Sementara bagi mereka yang masih berstatus non anggota tapi sudah memperoleh persetujuan kerja sama seperti Ukraina, maka akan mendapat dukungan sepenuhnya dengan catatan tidak mengerahkan pasukan militer NATO secara keseluruhan.
Itu pun terlihat jelas dari perkembangan konflik Ukraina-Rusia hingga hari ini. Belum ada serangan balasan dari NATO, selain mengerahkan bantuan untuk masyarakat sipil yang menjadi korban. Meskipun Ukraina merasa semakin dirugikan dengan pengambilan paksa Rusia terhadap 4 wilayahnya.
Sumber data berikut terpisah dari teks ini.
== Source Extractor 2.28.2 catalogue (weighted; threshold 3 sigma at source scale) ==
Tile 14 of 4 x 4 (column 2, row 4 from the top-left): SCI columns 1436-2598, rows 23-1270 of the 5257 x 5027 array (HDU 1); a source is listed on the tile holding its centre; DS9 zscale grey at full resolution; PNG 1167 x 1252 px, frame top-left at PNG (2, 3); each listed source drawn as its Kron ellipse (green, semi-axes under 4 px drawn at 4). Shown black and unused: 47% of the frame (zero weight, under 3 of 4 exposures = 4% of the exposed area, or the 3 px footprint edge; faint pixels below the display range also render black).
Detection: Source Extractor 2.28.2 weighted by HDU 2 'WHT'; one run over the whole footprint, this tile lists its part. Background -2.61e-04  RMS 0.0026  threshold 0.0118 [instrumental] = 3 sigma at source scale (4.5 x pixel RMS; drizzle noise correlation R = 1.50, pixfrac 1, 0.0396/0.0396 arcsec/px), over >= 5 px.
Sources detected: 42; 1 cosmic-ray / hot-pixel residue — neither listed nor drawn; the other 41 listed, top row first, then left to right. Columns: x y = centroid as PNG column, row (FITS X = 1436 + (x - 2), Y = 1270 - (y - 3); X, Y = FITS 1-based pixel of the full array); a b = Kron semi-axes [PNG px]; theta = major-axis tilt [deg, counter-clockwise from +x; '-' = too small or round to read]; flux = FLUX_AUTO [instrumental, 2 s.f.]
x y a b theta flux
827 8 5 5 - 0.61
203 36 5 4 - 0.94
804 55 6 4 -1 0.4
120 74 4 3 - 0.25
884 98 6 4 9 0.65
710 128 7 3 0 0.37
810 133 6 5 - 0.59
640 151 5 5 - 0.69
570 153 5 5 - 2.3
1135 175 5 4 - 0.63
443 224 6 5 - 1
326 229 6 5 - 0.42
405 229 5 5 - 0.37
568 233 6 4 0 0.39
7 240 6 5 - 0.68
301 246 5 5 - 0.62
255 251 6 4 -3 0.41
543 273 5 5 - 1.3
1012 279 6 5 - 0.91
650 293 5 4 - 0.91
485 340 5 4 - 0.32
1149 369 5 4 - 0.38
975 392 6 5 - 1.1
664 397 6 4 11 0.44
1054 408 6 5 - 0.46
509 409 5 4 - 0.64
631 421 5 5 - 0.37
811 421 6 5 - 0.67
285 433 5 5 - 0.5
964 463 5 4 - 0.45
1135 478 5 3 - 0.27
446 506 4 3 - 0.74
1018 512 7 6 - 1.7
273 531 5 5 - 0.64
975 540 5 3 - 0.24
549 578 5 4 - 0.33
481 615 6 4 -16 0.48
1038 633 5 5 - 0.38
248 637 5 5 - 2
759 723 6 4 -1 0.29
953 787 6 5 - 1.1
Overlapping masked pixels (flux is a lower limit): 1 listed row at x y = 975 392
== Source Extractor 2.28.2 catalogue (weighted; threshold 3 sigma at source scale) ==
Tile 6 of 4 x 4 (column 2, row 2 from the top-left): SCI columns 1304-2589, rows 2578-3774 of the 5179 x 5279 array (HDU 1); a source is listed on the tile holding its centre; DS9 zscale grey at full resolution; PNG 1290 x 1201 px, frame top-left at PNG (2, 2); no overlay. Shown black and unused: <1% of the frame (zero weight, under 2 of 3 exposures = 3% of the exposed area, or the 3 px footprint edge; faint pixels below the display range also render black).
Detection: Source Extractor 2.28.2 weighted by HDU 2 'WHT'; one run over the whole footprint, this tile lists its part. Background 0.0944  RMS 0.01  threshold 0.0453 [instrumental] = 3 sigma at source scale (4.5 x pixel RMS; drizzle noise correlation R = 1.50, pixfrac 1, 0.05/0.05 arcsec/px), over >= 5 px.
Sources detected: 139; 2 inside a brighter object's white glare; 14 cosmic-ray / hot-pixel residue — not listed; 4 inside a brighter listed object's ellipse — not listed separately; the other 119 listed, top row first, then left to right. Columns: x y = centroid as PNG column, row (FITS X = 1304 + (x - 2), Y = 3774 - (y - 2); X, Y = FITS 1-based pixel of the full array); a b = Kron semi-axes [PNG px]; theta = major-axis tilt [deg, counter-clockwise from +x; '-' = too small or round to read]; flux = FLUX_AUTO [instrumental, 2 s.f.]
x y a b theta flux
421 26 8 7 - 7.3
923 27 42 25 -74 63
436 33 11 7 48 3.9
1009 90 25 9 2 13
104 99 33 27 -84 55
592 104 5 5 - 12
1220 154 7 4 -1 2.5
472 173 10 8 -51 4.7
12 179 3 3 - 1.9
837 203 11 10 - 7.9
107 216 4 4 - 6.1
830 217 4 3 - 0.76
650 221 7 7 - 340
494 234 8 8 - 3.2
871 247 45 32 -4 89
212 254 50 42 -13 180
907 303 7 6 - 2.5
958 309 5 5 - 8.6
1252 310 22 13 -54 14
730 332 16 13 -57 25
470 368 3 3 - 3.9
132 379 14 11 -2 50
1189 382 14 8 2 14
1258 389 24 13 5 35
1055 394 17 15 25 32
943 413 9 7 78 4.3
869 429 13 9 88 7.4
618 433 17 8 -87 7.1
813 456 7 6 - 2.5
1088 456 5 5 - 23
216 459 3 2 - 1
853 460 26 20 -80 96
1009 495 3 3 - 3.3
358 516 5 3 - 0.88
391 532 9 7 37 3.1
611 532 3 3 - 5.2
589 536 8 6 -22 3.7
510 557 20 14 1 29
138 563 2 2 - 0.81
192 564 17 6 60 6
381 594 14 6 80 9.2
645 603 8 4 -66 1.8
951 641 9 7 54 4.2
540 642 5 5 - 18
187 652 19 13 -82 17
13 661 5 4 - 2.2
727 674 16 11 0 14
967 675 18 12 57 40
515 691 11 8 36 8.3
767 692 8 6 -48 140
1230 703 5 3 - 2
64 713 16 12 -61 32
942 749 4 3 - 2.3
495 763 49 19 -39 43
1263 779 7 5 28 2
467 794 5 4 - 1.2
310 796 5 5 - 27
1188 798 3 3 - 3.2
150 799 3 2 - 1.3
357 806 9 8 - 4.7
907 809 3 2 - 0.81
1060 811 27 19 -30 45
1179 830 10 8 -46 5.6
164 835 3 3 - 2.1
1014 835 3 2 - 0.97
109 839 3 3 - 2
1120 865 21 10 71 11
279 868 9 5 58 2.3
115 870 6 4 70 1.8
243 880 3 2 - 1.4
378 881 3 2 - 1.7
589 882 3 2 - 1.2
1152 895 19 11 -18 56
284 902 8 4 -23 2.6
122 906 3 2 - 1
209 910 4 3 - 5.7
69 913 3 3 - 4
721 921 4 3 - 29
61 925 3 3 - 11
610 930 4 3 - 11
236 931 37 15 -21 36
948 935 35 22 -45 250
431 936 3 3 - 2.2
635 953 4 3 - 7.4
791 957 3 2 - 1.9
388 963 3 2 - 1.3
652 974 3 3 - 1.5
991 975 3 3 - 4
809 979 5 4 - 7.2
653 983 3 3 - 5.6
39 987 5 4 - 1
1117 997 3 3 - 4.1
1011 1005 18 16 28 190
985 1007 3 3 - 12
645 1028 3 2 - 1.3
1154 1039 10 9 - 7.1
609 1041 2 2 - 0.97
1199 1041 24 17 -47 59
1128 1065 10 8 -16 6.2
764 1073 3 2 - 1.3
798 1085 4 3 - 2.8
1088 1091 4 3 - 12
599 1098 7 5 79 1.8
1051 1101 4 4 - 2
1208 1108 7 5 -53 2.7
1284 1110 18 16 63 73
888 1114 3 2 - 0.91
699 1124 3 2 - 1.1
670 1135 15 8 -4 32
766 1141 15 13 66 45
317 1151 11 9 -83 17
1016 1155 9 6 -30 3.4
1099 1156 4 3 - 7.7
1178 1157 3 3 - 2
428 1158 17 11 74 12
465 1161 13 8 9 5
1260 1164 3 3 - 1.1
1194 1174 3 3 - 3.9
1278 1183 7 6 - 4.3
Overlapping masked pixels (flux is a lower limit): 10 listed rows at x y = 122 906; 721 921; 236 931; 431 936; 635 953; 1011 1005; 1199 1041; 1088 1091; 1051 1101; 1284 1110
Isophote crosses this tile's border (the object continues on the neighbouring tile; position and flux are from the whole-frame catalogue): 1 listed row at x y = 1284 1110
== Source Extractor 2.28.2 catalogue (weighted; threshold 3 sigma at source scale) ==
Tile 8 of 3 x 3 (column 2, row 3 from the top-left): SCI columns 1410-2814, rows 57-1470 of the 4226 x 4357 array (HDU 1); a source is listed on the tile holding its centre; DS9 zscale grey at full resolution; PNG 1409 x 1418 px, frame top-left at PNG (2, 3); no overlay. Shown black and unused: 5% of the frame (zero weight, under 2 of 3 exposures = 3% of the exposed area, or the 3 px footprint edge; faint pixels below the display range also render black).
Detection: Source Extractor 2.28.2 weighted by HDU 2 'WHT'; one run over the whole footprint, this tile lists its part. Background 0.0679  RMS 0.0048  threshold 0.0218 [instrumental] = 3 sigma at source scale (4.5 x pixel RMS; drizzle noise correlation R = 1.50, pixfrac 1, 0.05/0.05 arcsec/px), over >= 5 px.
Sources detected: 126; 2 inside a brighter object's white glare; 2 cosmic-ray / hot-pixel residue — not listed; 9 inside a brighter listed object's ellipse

Jika hingga saat ini upaya negosiasi belum juga menemukan solusi terbaik, maka perang antar kedua negara mungkin tidak dapat terelakkan.
Untuk menengahinya, NATO harus melakukan upaya doktrin ius ad bellum untuk mencegah terjadinya konflik yang anarkis. ius ad bellum versi aliran St. Agustine bisa menjadi bahan resolusi konflik untuk NATO menciptakan perdamaian kedua negara.
Perang dipandang sebagai tindak kejahatan yang perlu dilakukan untuk menciptakan perdamaian. Maka dari itu perlu upaya-upaya moral untuk membatasi tindakan kejahatan yang lebih luas.
Apalagi dengan basis yang sudah lebih kuat di kawasan Eropa Timur, NATO diharapkan dapat menjadi aktor non-negara dengan mengupayakan resolusi konflik terhadap sengketa tersebut, meski ujungnya akan sedikit menurunkan marwah Vladimir Putin di mata dunia.